A great deal is riding on this latest pension proposal — one among a long list of attempts to achieve a pension deal between the city and pension fund.

For one, mayor-elect Lenny Curry promised to hire more than 140 police officers, who, under the current plan being floated by Gulliford, will be asked to pay more money to participate in the retirement plan and will have considerably fewer benefits than current employees — effectively slowing the hemorrhaging of the pension fund.

Now there is the matter of ending costly litigation between Lee and the pension fund.

Records show that the pension fund has spent at least $450,000 fighting Lee in a separate case, a case now awaiting a ruling by the Florida Supreme Court over public records.

“I hope, I pray, I beg — whatever it is that I have to do — to get this (pension matter settled),” Gulliford said. “I think this is the best for the community and we need to reach some sort of middle ground and end it.”

Until then, firefighters union leader Randy Wyse and police union leader Steve Amos said they trust the pension fund to make the right decisions about pension matters and litigation.

Lee isn’t happy that the pension fund is considering an appeal while leaving that decision up to the negotiations over Gulliford’s pension plan, a plan Lee thinks doesn’t go far enough for the sake of taxpayers.

“I’m not surprised with them appealing in the first place,” said Lee. “That is their modus operandi: Always fight to the bitter end on everything — at least as far as I can tell and the reason that they do that is because it is not their money.

“It is taxpayer money that they waste.”

The legal fight — and others involving the pension fund — have been costly for all parties.

Bob Dees, the attorney for Lee and the Concerned Citizens of Duval County — the taxpayer group that joined Lee’s lawsuit over the 30-year agreement — submitted invoices to the city for $435,933 in legal bills.
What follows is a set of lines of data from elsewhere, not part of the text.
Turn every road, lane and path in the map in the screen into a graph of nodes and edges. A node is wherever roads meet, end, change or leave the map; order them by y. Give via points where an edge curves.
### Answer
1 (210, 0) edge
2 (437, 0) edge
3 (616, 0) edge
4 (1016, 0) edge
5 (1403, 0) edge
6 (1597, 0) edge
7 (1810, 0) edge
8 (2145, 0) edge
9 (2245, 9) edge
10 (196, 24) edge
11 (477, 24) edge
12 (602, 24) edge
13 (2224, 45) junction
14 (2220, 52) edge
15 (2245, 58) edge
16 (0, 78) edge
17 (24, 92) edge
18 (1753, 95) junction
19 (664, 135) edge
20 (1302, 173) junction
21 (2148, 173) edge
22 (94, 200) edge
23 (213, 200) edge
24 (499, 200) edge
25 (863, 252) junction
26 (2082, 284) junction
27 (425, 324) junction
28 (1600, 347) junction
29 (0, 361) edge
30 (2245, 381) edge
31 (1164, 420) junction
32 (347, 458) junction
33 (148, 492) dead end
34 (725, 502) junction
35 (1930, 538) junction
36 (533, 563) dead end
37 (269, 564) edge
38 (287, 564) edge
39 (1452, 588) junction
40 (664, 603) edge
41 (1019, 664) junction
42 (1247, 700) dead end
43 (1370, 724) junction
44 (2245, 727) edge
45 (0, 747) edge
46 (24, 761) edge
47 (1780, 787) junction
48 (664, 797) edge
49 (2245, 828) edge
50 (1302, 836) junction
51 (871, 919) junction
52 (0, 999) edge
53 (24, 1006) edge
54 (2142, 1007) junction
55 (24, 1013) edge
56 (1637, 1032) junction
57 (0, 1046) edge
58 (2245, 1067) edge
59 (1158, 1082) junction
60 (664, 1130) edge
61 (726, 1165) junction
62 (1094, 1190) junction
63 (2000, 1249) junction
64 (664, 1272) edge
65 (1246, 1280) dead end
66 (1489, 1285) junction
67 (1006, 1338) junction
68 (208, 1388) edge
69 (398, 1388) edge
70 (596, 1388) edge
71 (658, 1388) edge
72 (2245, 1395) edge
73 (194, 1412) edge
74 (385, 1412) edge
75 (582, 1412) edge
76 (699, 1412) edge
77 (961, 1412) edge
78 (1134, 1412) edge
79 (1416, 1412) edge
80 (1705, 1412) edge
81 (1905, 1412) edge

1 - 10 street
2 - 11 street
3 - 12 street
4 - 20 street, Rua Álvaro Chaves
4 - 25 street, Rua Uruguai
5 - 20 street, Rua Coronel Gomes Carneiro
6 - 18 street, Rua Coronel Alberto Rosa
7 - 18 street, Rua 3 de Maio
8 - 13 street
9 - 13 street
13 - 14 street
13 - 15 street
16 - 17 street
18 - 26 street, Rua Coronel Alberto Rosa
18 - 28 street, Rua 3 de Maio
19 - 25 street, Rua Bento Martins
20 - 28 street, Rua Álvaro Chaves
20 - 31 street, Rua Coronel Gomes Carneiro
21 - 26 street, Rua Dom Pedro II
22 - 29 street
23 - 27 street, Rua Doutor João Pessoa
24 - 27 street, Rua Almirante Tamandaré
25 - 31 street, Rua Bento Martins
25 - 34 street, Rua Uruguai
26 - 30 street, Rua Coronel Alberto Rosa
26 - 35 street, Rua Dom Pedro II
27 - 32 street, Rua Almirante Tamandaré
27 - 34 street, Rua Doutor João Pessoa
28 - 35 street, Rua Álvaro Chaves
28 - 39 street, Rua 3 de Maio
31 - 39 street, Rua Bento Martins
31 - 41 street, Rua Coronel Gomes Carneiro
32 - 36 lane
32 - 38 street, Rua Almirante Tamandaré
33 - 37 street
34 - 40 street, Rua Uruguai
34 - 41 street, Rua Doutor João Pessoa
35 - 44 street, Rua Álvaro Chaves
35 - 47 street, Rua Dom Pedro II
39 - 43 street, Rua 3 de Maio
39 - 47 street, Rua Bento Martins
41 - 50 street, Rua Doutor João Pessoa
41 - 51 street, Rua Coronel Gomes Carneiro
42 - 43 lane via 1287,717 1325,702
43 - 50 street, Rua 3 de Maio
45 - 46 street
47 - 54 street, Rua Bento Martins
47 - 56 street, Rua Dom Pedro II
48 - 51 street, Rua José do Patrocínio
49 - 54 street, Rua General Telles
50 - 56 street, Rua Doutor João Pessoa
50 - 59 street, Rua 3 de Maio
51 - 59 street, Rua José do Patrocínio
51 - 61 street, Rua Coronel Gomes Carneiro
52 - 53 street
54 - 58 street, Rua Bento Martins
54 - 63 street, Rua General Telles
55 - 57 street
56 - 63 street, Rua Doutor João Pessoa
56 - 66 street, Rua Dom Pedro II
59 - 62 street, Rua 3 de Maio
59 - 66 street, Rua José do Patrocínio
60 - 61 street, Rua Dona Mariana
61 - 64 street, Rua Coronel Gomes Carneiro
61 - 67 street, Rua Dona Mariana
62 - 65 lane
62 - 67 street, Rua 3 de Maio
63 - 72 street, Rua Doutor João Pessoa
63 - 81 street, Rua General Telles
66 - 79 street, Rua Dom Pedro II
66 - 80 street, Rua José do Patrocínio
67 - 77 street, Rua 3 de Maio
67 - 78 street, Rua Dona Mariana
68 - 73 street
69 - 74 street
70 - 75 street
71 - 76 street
Lee has paid Dees $79,485 of that fee.

After Lee’s payments, a small payment from the taxpayer group and some other money, Dees’ balance says the city and pension fund owe him $350,265.

A judge would have to award any such fees.

Figuring out how much the pension fund has paid Bob Klausner, its South Florida attorney, is a bit tricky.

Until January 2014, the fund did not break down its invoices to Klausner by case. However, the last 16 months of invoices do show that the cases that have lasted years have cost the cash-strapped fund hundreds of thousands of dollars.

For instance, two of the Lee cases — the matter over public records and the 30-year-agreement — have cost $235,671 since January 2014.

The case where Times-Union Editor Frank Denton sued the pension fund and the city for negotiating an agreement in secret in 2013 has cost the fund — and ultimately taxpayers who will have to put hundreds of millions of dollars into the fund — $118,327 in the last 16 months. The city and pension fund lost that case at the lower court and appeals court levels.

The city has since said the fight with Denton is over. The pension fund did not and is waiting to hear if the Florida Supreme Court will take the case.

All told, Klausner’s firm has charged the pension fund $633,399.75 over the last 16 months.